Not only was the Texas location the last of a dying breed, but it was also the closest store to Florida.
Six of the remaining eight stores aren't even in the continental U.S.
Alaska is ground zero for the one-time king of the home-video viewing industry, with two locations in Anchorage and one each in Fairbanks, North Pole, Soldotna and Wasilla.
The remaining two locations are in Oregon -- Bend and Redmond, to be exact.
Alan Payne, who owns the Blockbuster franchises in Alaska and, until recently, the one in Texas, called the latest closure bittersweet.
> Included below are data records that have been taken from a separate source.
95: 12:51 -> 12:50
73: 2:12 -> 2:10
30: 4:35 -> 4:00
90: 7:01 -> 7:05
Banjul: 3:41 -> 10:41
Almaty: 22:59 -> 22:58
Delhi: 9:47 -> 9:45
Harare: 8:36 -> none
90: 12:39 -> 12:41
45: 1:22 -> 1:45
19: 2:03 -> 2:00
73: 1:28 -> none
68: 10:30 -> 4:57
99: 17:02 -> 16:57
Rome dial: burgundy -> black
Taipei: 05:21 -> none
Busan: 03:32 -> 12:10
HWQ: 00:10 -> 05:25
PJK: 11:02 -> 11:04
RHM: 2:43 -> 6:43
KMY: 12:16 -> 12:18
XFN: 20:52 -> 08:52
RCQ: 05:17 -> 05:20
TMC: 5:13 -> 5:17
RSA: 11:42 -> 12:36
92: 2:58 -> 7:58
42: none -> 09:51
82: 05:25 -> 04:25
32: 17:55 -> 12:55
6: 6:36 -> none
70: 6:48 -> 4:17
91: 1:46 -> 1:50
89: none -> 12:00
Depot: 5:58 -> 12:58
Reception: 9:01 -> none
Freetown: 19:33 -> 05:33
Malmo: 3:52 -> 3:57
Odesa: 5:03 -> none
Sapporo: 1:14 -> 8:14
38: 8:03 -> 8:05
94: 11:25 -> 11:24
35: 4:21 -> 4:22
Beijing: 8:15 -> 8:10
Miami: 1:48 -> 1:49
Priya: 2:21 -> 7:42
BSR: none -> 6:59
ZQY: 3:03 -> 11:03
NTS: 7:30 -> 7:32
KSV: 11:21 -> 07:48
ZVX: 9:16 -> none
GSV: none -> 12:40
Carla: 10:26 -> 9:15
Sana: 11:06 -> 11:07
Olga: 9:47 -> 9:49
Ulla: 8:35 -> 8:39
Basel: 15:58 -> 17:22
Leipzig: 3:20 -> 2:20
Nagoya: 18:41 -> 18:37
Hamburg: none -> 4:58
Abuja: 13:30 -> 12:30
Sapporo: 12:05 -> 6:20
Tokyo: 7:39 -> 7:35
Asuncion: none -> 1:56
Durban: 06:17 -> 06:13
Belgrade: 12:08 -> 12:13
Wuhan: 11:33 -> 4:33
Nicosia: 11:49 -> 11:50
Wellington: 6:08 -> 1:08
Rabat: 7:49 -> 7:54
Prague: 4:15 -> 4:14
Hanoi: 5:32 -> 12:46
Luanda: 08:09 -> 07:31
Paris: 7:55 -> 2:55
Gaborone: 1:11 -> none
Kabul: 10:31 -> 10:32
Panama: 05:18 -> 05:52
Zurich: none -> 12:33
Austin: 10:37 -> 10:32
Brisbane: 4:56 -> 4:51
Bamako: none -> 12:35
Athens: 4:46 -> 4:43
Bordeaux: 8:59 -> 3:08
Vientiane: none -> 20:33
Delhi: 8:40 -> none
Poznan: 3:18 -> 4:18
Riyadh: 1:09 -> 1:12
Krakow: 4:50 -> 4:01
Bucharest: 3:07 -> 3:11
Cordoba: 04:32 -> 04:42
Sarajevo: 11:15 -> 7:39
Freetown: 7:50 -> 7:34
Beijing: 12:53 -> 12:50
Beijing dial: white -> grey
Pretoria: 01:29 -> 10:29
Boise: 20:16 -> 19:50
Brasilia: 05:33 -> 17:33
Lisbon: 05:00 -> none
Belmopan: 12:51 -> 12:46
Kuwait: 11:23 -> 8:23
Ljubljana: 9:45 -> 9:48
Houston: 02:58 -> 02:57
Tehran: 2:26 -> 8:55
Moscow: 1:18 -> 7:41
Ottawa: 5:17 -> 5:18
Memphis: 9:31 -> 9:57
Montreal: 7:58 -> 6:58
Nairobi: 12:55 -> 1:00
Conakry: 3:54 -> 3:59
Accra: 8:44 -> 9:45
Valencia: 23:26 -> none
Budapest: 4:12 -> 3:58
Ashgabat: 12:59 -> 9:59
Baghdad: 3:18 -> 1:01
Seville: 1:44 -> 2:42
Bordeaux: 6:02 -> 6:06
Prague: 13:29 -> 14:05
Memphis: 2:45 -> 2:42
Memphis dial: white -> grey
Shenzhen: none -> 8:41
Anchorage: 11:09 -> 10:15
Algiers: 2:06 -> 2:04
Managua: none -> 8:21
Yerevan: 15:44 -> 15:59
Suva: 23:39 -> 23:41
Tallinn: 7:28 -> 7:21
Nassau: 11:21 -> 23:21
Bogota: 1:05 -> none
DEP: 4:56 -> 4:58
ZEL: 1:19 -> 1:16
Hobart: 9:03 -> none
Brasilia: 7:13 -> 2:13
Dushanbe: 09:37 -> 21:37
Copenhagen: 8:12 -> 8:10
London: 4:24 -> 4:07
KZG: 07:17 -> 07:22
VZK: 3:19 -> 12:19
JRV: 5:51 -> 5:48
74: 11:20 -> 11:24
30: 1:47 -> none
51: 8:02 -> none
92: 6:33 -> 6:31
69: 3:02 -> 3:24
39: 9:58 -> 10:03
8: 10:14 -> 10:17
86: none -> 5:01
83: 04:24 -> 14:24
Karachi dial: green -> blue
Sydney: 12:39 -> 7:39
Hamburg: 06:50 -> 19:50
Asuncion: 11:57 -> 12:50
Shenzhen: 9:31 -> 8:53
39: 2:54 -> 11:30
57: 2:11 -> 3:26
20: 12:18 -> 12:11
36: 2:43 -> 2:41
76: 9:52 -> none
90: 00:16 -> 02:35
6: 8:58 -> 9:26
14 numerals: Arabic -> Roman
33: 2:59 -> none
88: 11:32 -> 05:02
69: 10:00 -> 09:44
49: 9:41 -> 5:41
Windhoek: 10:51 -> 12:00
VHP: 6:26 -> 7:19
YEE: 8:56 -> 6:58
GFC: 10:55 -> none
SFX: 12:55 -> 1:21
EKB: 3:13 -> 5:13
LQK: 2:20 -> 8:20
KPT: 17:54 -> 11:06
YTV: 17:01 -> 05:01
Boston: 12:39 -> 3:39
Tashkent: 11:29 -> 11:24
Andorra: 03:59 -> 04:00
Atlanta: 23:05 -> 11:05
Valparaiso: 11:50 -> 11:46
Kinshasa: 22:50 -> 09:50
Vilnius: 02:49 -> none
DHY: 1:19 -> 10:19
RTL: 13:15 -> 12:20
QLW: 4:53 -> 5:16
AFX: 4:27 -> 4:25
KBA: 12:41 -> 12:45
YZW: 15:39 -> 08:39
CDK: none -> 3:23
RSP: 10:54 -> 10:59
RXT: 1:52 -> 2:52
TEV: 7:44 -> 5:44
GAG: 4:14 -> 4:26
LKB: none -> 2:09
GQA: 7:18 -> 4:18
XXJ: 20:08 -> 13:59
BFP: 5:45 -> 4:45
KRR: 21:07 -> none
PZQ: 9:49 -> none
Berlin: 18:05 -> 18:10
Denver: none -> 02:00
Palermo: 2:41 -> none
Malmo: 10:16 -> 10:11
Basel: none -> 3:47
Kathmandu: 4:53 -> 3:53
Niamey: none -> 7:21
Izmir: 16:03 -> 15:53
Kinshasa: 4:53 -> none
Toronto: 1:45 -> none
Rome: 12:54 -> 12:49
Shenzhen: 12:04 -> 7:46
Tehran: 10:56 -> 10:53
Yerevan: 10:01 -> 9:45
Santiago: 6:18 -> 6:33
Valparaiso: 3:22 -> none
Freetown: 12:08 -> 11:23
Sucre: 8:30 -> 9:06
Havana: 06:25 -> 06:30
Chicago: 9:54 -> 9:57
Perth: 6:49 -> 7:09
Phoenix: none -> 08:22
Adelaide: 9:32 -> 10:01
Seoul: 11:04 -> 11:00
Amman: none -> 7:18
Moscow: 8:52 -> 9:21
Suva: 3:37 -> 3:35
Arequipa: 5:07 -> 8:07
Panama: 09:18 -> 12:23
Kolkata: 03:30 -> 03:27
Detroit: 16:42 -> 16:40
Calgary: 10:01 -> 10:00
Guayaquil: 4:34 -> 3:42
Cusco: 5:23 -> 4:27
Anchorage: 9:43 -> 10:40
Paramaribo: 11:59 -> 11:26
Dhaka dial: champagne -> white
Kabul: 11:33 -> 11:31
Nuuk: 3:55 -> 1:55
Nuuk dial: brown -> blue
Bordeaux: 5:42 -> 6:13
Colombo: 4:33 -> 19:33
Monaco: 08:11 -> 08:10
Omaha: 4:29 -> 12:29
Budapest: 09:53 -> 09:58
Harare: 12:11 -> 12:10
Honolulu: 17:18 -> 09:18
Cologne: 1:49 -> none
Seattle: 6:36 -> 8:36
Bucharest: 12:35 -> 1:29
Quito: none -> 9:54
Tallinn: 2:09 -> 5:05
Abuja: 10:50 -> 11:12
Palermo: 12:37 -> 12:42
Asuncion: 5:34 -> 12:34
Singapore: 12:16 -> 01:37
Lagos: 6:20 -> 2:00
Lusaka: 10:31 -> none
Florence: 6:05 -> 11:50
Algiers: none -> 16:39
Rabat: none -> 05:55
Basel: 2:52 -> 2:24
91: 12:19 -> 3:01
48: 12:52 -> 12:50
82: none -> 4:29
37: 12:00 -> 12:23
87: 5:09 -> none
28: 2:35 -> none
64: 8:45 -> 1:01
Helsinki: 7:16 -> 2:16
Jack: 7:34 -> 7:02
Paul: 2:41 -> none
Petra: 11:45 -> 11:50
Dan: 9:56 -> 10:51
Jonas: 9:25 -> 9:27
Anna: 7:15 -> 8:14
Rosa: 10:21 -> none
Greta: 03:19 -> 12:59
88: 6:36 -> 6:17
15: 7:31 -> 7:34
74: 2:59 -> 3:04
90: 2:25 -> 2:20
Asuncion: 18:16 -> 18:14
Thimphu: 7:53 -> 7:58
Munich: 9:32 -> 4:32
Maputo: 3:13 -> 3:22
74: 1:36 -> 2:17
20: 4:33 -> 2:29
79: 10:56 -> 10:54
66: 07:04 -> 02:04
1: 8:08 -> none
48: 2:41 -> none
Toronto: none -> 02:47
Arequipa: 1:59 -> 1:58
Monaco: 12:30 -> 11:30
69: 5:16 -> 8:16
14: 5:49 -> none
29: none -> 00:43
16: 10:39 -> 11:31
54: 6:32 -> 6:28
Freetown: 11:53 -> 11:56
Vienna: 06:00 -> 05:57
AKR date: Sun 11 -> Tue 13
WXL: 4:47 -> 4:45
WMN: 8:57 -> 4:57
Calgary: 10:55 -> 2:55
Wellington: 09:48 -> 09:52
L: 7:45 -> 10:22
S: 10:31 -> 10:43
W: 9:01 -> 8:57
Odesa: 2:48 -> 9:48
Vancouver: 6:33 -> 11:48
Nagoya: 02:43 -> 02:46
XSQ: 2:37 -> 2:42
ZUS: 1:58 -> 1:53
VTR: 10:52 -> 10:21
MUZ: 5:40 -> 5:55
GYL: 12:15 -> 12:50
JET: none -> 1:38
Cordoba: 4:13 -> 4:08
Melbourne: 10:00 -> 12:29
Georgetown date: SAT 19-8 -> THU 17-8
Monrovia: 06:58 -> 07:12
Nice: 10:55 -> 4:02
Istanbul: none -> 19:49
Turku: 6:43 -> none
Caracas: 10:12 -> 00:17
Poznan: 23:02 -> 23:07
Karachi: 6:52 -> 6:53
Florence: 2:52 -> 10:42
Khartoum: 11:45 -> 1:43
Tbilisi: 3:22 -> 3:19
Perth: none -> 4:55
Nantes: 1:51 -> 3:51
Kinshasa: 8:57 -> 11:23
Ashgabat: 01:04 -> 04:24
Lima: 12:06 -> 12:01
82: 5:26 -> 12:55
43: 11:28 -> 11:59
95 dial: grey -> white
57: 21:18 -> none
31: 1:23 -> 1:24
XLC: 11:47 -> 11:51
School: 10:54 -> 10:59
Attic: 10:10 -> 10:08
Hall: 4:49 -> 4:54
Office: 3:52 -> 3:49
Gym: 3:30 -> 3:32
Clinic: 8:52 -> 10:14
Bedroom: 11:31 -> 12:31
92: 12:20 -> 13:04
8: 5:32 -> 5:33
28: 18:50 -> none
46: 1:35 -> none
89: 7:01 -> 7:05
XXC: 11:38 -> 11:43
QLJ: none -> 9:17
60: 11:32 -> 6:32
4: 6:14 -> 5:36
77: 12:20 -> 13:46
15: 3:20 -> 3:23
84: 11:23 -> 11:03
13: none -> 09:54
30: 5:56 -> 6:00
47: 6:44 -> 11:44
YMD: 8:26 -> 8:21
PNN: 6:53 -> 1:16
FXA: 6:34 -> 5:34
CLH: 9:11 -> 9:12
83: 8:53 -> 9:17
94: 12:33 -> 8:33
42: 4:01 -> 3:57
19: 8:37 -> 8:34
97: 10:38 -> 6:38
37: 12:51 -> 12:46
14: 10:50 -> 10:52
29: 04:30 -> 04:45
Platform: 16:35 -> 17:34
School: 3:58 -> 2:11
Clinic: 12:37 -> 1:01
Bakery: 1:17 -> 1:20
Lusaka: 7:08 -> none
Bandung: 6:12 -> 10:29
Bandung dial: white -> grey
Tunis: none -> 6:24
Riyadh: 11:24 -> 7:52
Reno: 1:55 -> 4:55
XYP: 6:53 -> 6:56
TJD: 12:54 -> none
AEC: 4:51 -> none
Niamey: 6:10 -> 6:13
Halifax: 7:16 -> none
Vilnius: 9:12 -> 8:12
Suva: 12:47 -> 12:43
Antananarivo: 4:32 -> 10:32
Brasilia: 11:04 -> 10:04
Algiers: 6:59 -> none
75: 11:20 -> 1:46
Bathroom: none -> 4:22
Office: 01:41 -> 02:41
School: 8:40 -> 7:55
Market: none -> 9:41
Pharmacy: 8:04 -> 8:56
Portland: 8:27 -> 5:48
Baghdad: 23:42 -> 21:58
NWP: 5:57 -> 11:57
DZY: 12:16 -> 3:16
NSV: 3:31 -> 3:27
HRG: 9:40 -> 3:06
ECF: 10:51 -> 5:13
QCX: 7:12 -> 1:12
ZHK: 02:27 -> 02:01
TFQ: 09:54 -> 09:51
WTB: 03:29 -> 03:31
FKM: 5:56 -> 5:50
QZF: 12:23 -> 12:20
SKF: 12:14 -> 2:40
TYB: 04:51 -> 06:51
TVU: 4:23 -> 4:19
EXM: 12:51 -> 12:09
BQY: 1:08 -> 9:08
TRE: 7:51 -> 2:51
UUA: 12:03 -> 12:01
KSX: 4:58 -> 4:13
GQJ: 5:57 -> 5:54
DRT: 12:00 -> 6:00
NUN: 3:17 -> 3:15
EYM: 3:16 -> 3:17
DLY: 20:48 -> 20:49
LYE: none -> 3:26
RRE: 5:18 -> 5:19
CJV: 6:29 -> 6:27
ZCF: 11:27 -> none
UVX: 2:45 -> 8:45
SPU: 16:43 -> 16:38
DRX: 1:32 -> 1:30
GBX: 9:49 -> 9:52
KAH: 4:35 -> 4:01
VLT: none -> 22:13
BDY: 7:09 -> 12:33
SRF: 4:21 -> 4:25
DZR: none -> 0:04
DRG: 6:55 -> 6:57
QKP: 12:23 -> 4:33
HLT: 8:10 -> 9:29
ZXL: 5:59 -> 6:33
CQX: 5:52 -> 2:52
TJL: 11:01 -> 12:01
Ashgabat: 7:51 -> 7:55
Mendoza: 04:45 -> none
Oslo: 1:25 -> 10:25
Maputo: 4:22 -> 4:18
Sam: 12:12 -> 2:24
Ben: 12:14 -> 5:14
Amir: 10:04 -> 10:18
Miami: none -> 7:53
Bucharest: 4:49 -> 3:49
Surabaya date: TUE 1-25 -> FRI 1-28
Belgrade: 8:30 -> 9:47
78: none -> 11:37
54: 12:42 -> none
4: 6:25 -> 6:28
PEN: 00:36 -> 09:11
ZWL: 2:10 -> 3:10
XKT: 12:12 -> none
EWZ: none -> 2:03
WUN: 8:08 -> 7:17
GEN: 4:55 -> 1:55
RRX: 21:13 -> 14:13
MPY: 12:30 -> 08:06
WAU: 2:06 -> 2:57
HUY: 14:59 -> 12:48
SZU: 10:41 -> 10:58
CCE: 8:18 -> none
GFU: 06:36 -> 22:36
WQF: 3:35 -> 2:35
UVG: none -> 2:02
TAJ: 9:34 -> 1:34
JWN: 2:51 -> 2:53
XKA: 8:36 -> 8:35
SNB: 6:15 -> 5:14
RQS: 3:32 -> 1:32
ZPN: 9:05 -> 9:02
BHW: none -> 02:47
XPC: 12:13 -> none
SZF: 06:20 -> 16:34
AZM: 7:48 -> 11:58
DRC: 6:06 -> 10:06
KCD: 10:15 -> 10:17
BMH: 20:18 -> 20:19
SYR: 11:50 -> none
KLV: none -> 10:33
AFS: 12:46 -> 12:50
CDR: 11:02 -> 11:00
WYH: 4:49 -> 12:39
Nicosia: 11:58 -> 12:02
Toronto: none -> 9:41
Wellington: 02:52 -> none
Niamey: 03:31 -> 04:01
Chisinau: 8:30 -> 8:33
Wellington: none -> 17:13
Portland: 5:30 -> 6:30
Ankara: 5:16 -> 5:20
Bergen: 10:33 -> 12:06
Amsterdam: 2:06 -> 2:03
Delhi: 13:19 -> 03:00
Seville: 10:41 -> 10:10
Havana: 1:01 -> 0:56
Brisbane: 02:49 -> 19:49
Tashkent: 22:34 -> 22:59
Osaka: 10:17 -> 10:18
"If you would've come into this store on a Friday night 15 years ago, you would've seen this many people in here and they would've been running, talking movies and having fun," Payne told ValleyCentral.com, the local CBS affiliate's website. "But, the last several years, everybody knows the business has been in decline, to the point that this was the last store left in the entire state."
Technically, the store closed Jan. 21, but it reopened last Saturday for a liquidation sale. Customers walked out with stacks of DVDs to help complete their home collection.
Blockbuster was the giant of the home video-viewing industry in the 1990s. Yours truly even once toiled with customers' emotions as they watched me sift through the rental return drop box in the hopes that they could snag the week's hot-ticket movie before it ever got back on the display shelf.
But then came the rise of in-home delivery services (Netflix's early foray, which still exists as DVD.com) and, eventually, on-demand options from cable companies like Comcast, transforming Blockbuster into an antiquated pastime that our grandchildren will speak of much in the way my generation today speaks of the VCR or a phone tethered to a cord.
It's not all doom and gloom, though. Go to any Blockbuster store in Alaska and business is booming.
"A lot of them are still quite busy," Payne told The Washington Post last April. "If you went in there on a Friday night you'd be shocked at the number of people."
Believe it or not, there are some obscure movies that are frankly easier to find in a store than online.
Have you ever tried searching for "Vamp" on Netflix or Hulu?
So, the next time you're in Alaska or Oregon, swing by a Blockbuster and dust off those old membership cards and see if it still works. Maybe you'll be in their computer with an address that belongs to your parents in Jacksonville.